> [练习原文]:
####################

Context Management Development Plan

本文档基于当前 MT-Agent 实现、ClaudeCodeNotes.md 的分析，以及本地 Claude Code 源码阅读结果，给 feature/context 分支提供一份可执行的开发计划。

参考的 Claude Code 源码重点文件：

/Users/chenclay/Documents/code/projects/claude-code-analysis/src/utils/toolResultStorage.ts
/Users/chenclay/Documents/code/projects/claude-code-analysis/src/constants/toolLimits.ts
/Users/chenclay/Documents/code/projects/claude-code-analysis/src/services/compact/autoCompact.ts
/Users/chenclay/Documents/code/projects/claude-code-analysis/src/services/compact/microCompact.ts
/Users/chenclay/Documents/code/projects/claude-code-analysis/src/services/compact/sessionMemoryCompact.ts
/Users/chenclay/Documents/code/projects/claude-code-analysis/src/services/SessionMemory/sessionMemory.ts
/Users/chenclay/Documents/code/projects/claude-code-analysis/src/services/SessionMemory/prompts.ts

当前 MT-Agent 相关实现：

core/context/manager.py: 启动时加载全局 / 项目 context。
core/context/compressor.py: 基础历史摘要压缩。
core/nodes/reasoning.py: 每轮组装 messages、触发压缩、调用 LLM。
core/session/recorder.py: JSONL transcript、resume、压缩记录。
tools/file_ops/read_file.py: 文件读取工具，已有行范围和截断。
tools/file_ops/grep.py: 搜索工具，当前会把结果直接返回到 ToolMessage。

目标

把当前 context v1 升级为可长期运行的 context v2：

每轮发送给 LLM 的上下文有明确预算。
大型工具结果可外置保存，模型只看到必要预览。
JSONL transcript 继续作为会话恢复的权威来源。
压缩保留工具调用链、消息边界和最近工作现场。
自动压缩优先使用 session memory，失败后进入 full compact。
resume 后能恢复“摘要 + 最近消息 + 工具结果 artifact 引用”。

当前差距

已具备

ContextManager 已实现 Tier 1 / Tier 2 注入。
ContextCompressor 已能按阈值压缩旧历史。
SessionRecorder 已能保存 JSONL，并基于最后一次 compression 恢复消息。
ReadFileTool 已支持 start_line / end_line，并限制单次读取行数和字符数。
LangGraph checkpoint 已接入，支持 execution resume 的基础设施。

需要补齐

工具结果没有统一预算策略，grep、shell 类工具容易把上下文撑大。
transcript 记录缺少结构化 toolUseResult / artifact metadata，UI 展示和 LLM 可见内容还没有分离。
ContextCompressor._find_split_point() 只按消息类型粗略切分，缺少 tool_call / ToolMessage 成对保护。
自动压缩阈值是 token_limit * compression_threshold，还没有预留摘要输出和安全 buffer。
没有 time-based microcompact，旧工具结果会长期污染上下文。
没有 session memory compact，压缩只能直接总结完整历史。
压缩边界只是摘要消息，缺少显式 compact_boundary 记录。

####################

> [给定数据]:
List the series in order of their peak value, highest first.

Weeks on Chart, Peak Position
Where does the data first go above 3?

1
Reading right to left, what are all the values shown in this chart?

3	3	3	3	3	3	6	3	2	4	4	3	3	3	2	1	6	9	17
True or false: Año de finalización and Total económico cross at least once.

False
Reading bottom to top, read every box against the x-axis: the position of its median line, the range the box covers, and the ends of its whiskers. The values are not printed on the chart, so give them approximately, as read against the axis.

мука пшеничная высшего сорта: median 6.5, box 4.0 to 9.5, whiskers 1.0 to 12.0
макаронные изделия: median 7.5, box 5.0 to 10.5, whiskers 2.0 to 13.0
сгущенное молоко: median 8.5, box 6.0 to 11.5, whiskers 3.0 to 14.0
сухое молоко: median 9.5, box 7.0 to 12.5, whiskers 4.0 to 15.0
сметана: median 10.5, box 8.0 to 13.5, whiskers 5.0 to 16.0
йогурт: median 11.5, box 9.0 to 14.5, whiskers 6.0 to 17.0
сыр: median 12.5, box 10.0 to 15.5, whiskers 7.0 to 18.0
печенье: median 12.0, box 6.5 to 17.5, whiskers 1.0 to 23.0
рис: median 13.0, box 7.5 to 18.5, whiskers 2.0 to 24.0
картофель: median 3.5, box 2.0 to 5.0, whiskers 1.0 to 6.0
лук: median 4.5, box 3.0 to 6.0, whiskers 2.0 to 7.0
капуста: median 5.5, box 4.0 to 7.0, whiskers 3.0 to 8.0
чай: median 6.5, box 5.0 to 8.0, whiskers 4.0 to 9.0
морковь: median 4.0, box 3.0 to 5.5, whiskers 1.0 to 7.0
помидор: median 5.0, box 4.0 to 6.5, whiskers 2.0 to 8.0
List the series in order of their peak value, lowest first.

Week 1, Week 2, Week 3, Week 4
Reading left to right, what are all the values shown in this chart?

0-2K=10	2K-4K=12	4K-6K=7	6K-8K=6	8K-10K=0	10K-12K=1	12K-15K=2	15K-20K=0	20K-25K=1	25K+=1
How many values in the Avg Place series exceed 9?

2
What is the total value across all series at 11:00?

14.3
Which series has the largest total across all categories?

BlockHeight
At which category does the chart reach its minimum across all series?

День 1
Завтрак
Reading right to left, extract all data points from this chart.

####################

> [操作要求]: 把这份开发计划从"ReadFileTool 已支持 start_line"一直到"没有 time-based microcompact，旧工具结果会长期污染上下文。"的内容重写一遍，并把其中的"上下文"全部替换成"语境"。

> [练习结果]:
ReadFileTool 已支持 start_line / end_line，并限制单次读取行数和字符数。
LangGraph checkpoint 已接入，支持 execution resume 的基础设施。

需要补齐

工具结果没有统一预算策略，grep、shell 类工具容易把语境撑大。
transcript 记录缺少结构化 toolUseResult / artifact metadata，UI 展示和 LLM 可见内容还没有分离。
ContextCompressor._find_split_point() 只按消息类型粗略切分，缺少 tool_call / ToolMessage 成对保护。
自动压缩阈值是 token_limit * compression_threshold，还没有预留摘要输出和安全 buffer。
没有 time-based microcompact，旧工具结果会长期污染语境。